[Start of Attachment]

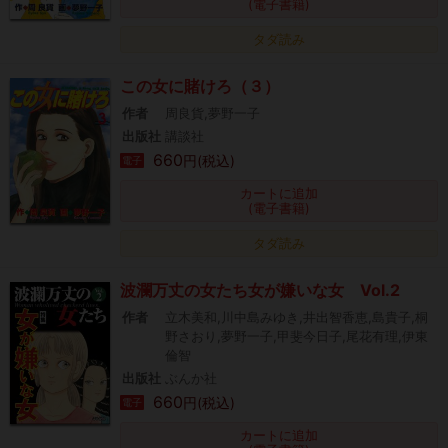
(電子書籍)
タダ読み
この女に賭けろ（３）
作者
周良貨,夢野一子
出版社
講談社
660
円(税込)
電子
カートに追加
(電子書籍)
タダ読み
波瀾万丈の女たち女が嫌いな女 Vol.2
作者
立木美和,川中島みゆき,井出智香恵,島貴子,桐
野さおり,夢野一子,甲斐今日子,尾花有理,伊東
倫智
出版社
ぶんか社
660
円(税込)
電子
カートに追加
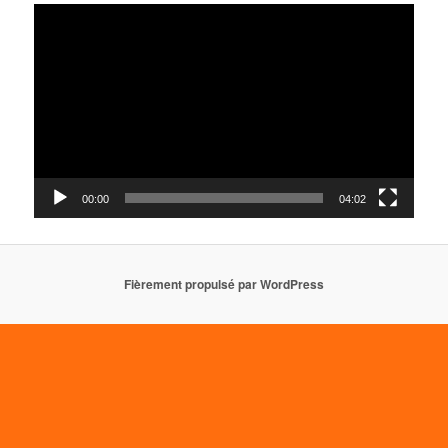
Lecteur
vidéo
00:00
04:02
Fièrement propulsé par WordPress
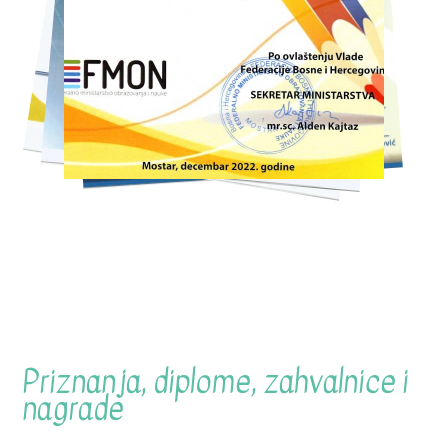
Priznanja, diplome, zahvalnice i
nagrade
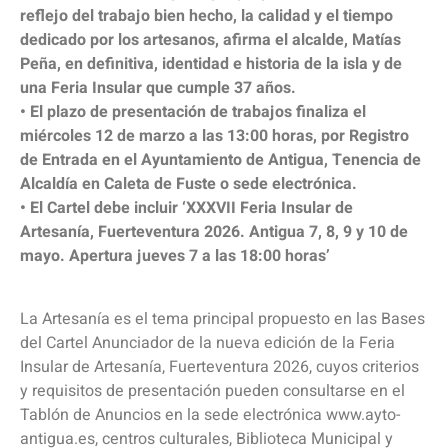
reflejo del trabajo bien hecho, la calidad y el tiempo
dedicado por los artesanos, afirma el alcalde, Matías
Peña, en definitiva, identidad e historia de la isla y de
una Feria Insular que cumple 37 años.
• El plazo de presentación de trabajos finaliza el
miércoles 12 de marzo a las 13:00 horas, por Registro
de Entrada en el Ayuntamiento de Antigua, Tenencia de
Alcaldía en Caleta de Fuste o sede electrónica.
• El Cartel debe incluir ‘XXXVII Feria Insular de
Artesanía, Fuerteventura 2026. Antigua 7, 8, 9 y 10 de
mayo. Apertura jueves 7 a las 18:00 horas’
La Artesanía es el tema principal propuesto en las Bases
del Cartel Anunciador de la nueva edición de la Feria
Insular de Artesanía, Fuerteventura 2026, cuyos criterios
y requisitos de presentación pueden consultarse en el
Tablón de Anuncios en la sede electrónica www.ayto-
antigua.es, centros culturales, Biblioteca Municipal y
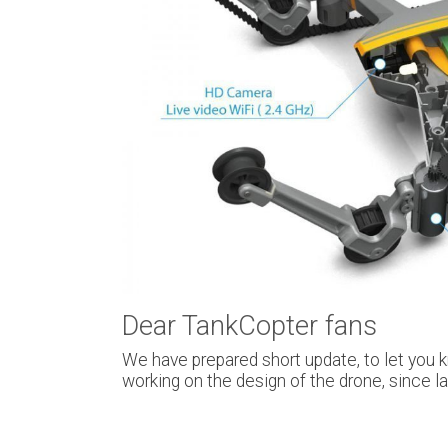
Dear TankCopter fans
We have prepared short update, to let you 
working on the design of the drone, since 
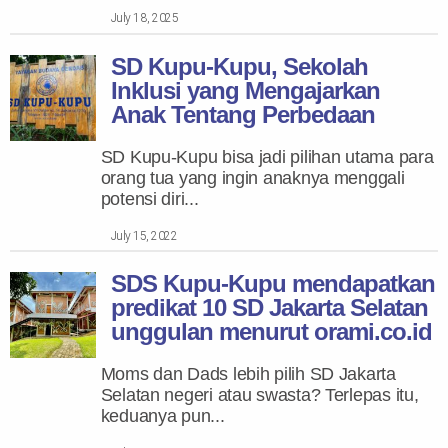
July 18, 2025
SD Kupu-Kupu, Sekolah
Inklusi yang Mengajarkan
Anak Tentang Perbedaan
SD Kupu-Kupu bisa jadi pilihan utama para
orang tua yang ingin anaknya menggali
potensi diri...
July 15, 2022
SDS Kupu-Kupu mendapatkan
predikat 10 SD Jakarta Selatan
unggulan menurut orami.co.id
Moms dan Dads lebih pilih SD Jakarta
Selatan negeri atau swasta? Terlepas itu,
keduanya pun...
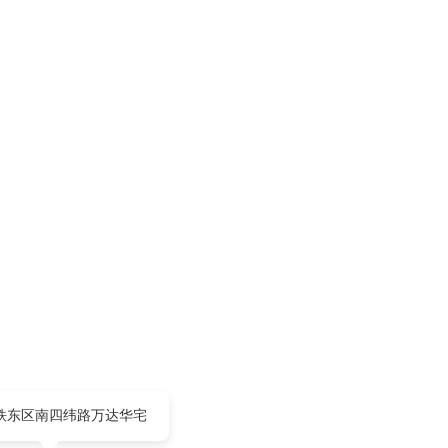
铁东区南四纬路万达华宅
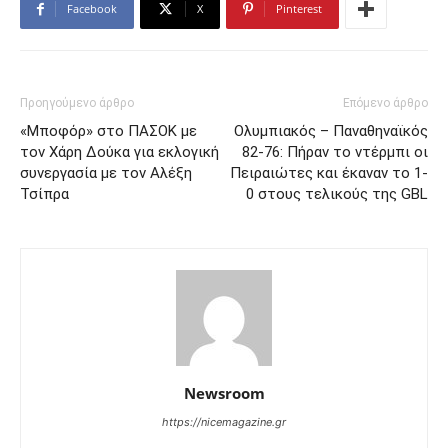
Facebook
X
Pinterest
Προηγούμενο άρθρο
Επόμενο άρθρο
«Μποφόρ» στο ΠΑΣΟΚ με
Ολυμπιακός – Παναθηναϊκός
τον Χάρη Δούκα για εκλογική
82-76: Πήραν το ντέρμπι οι
συνεργασία με τον Αλέξη
Πειραιώτες και έκαναν το 1-
Τσίπρα
0 στους τελικούς της GBL
Newsroom
https://nicemagazine.gr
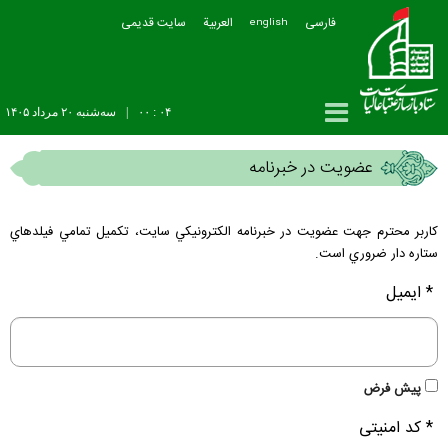
فارسی
العربیة
سایت قدیمی
english
۰۴ : ۰۰
|
سه‌شنبه ۲۰ مرداد ۱۴۰۵
عضويت در خبرنامه
كاربر محترم جهت عضويت در خبرنامه الكترونيكي سايت، تكميل تمامي فيلدهاي
ستاره دار ضروري است.
* ایمیل
پیش فرض
* کد امنیتی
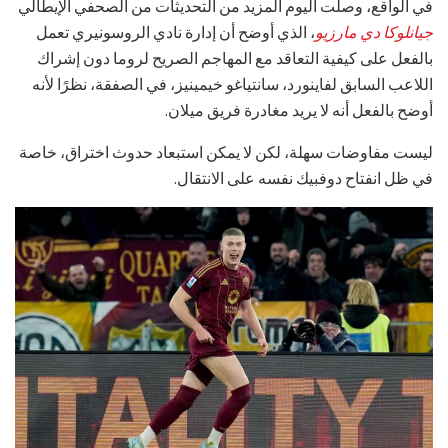
في الواقع، وصلت اليوم المزيد من التحديثات من الصحفي الإيطالي
جيانلوكا دي مارزيو
، الذي أوضح أن إدارة نادي الروسونيري تعمل
بالفعل على كيفية التعاقد مع المهاجم الصريح لروما دون إشراك
اللاعب السابق لفاينورد، سانتياغو خيمينيز، في الصفقة، نظرًا لأنه
أوضح بالفعل أنه لا يريد مغادرة فريق ميلان.
ليست مفاوضات سهلة، لكن لا يمكن استبعاد حدوث اختراق، خاصة
في ظل انفتاح دوفبيك نفسه على الانتقال.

[End of Attachment]

Task to complete >> Within the material, find all lines that hold the word "بالفعل" and show them.

The answer >>
بالفعل على كيفية التعاقد مع المهاجم الصريح لروما دون إشراك
أوضح بالفعل أنه لا يريد مغادرة فريق ميلان.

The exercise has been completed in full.